Le elezioni non c'entrano nulla. A Roma l'anno delle grandi o-pere coincide soltanto occasionalmente con la conferma del Sindaco di Veltroni o con l'elezione del suo successore. Nel 2006, nel rispetto delle scadenze previste da vecchi contratti e commesse verranno consegnate alla Capitale o avviate grandi opere di importanza mondiale. Si comincia dall'Ara Pacis, forse il più antico monumento di Roma. Commissionato dal Senato su ordine dell'Imperatore Augusto nel 13 a.C. e completato soltanto quattro anni dopo. L'Altare della pace celebra la pacificazione nel Mediterraneo dopo le campagne di Gallia e di Spagna. Il monumento sorge nel centro della città sulle rive del Tevere. Esposto alle intemperie e al logoramento del tempo per oltre venti secoli, circa dieci anni addietro il Comune ne deliberò il restauro, affidandolo al newyorchese Richard Meier, un architetto di fama mondiale. Il progetto scatenò severissime polemiche (ne fu artefice principale Vittorio Sgarbi) a causa del materiale usato e della forma della recinzione e per queste ragioni subì ripetute sospensioni. Ora finalmente, dopo un tormentato decennio nel prossimo aprile sarà riaperta al pubblico, totalmente restaurata. In occasione del Natale di Roma sarà anche conclusa la prima parte (8 capannoni) della nuova Fiera di Roma, progettata da Tommaso Valle. Si tratta di una infrastruttura destinata ad assicurare alla Capitale un ruolo commerciale di prima fila nel bacino del Mediterraneo. Ma l'anno che si è appena aperto sarà anche l'anno della «Nuvola», l'originalissimo Centro Congressi Italia disegnato da Massimiliano Fuskas. Concepito nelle forme di una gigantesca nuvola, nonostante sia destinato a ospitare un albergo, cinque ristoranti, varie sale per complessivi cinquemila posti, negozi, edicole, agenzie di viaggio: il Centro Congressi sarà il più grande d'Italia. Altra opera, progettata dall'olandese Rem Koolhaas, è la città dei giovani; un complesso multifunzionale che occupa gli 8 ettari dei vecchi Mercati Generali all'Ostiense. Infine, nel corso dell'anno si darà inizio ai lavori anche per la costruzione del MAXXI, il museo statale per l'arte contemporanea e del ponte attrezzato, un'opera ferroviaria che scavalcando decine di binari metterà in collegamento due popolosi quartieri della città, il Nomentano e il Tiburtino.

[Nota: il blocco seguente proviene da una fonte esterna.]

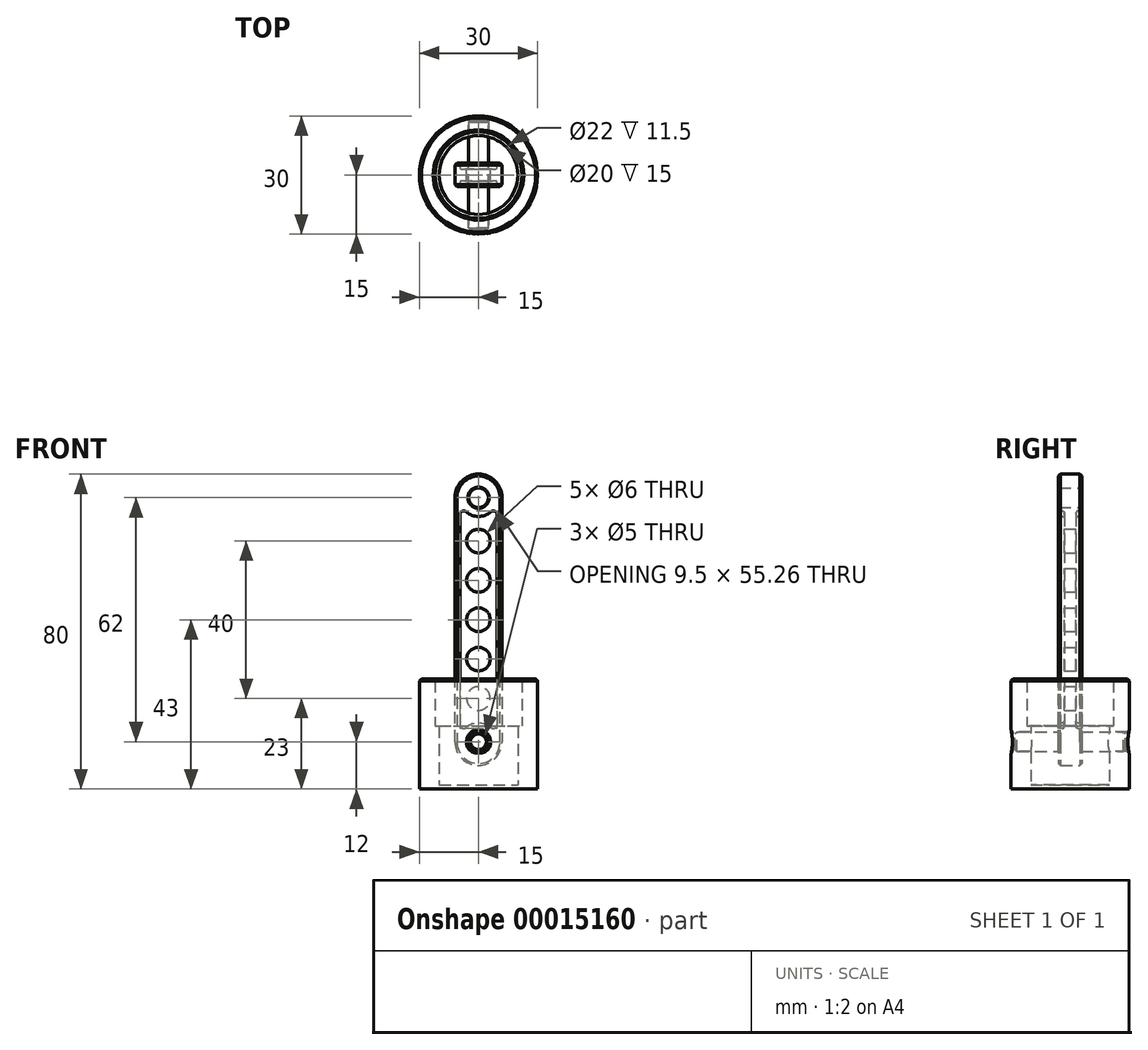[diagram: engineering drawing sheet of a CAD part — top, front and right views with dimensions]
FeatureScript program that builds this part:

Finalmente a Roma grandi opere nell'anno che si apre
A Roma, l'anno delle grandi opere coincide con la conferma del Sindaco di Veltroni e con l'elezione del suo successore. Nel 2006, verranno consegnate alla Capitale o avviate grandi opere di importanza mondiale. Tra queste, l'Ara Pacis, un monumento di Roma che celebra la pacificazione nel Mediterraneo dopo le campagne di Gallia e di Spagna. Il monumento è stato restaurato dopo venti secoli di esposizione alle intemperie e sarà riaperto al pubblico nel prossimo aprile. Inoltre, sarà conclusa la prima parte della nuova Fiera di Roma, progettata da Tommaso Valle, e sarà inaugurato il Centro Congressi Italia, disegnato da Massimiliano Fuskas, che sarà il più grande d'Italia.